課題 |
下の抜粋を読み、次の問いに答えよ。
(a) 冒頭で問題になっているとされるのは、誰の何の使用か。
(b) 麻薬取締法違反者の再犯率はどれくらいとされているか。
(c) 「断酒を約束しないと治療しない」と言う者として挙げられているのは誰か。

大学生の大麻使用が問題となっている。日本は法治国家だ。それをもって裁くことは当然だと多くの人が考える。しかし「正解は一つではない」。そう思うことが多い。

アルコール依存症やギャンブル依存症においては「止めさせる」が「正解」とされてきた。ご本人も「それで良い」とは思っていないが、止められない。そんな人に判で付いたように「断酒、断薬しろ」と迫る。「断酒を約束しないと治療しない」という医者もいた。麻薬取締法違反者の再犯率は6割を超えている。だが、薬物依存症に対して「逮捕」、「厳罰」「ダメ、絶対」。本当にそれでいいのか。

抽出した行 |
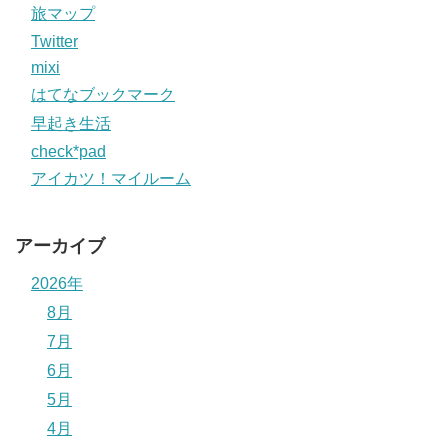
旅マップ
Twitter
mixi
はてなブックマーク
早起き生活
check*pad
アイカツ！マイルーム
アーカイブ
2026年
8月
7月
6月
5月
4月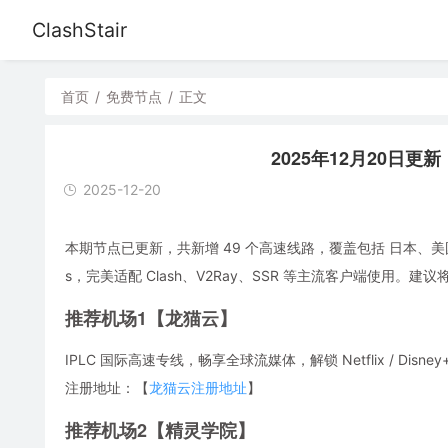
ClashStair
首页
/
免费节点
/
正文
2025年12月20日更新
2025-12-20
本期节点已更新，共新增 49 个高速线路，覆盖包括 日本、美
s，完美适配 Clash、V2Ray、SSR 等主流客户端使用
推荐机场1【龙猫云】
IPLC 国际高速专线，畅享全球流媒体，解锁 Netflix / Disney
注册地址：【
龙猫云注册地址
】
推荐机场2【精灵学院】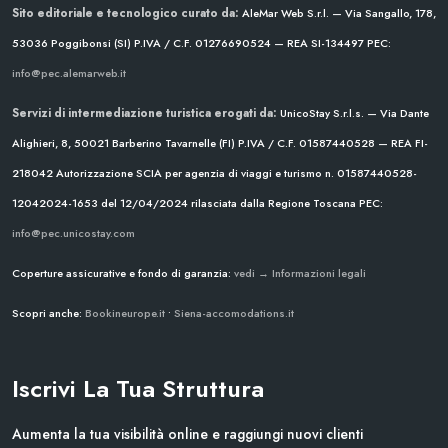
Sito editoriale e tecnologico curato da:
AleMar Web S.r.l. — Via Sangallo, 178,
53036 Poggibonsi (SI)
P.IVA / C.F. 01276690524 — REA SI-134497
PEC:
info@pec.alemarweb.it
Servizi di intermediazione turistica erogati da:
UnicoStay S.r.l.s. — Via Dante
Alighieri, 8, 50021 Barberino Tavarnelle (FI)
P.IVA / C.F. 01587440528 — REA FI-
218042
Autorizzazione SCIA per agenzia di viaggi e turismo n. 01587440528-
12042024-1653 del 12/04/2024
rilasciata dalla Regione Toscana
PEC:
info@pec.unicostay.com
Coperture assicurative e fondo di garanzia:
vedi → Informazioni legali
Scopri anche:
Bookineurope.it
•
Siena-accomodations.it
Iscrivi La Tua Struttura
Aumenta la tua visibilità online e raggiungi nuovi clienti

解答 |
(a) 大学生の大麻使用
(b) 6割を超えている
(c) 医者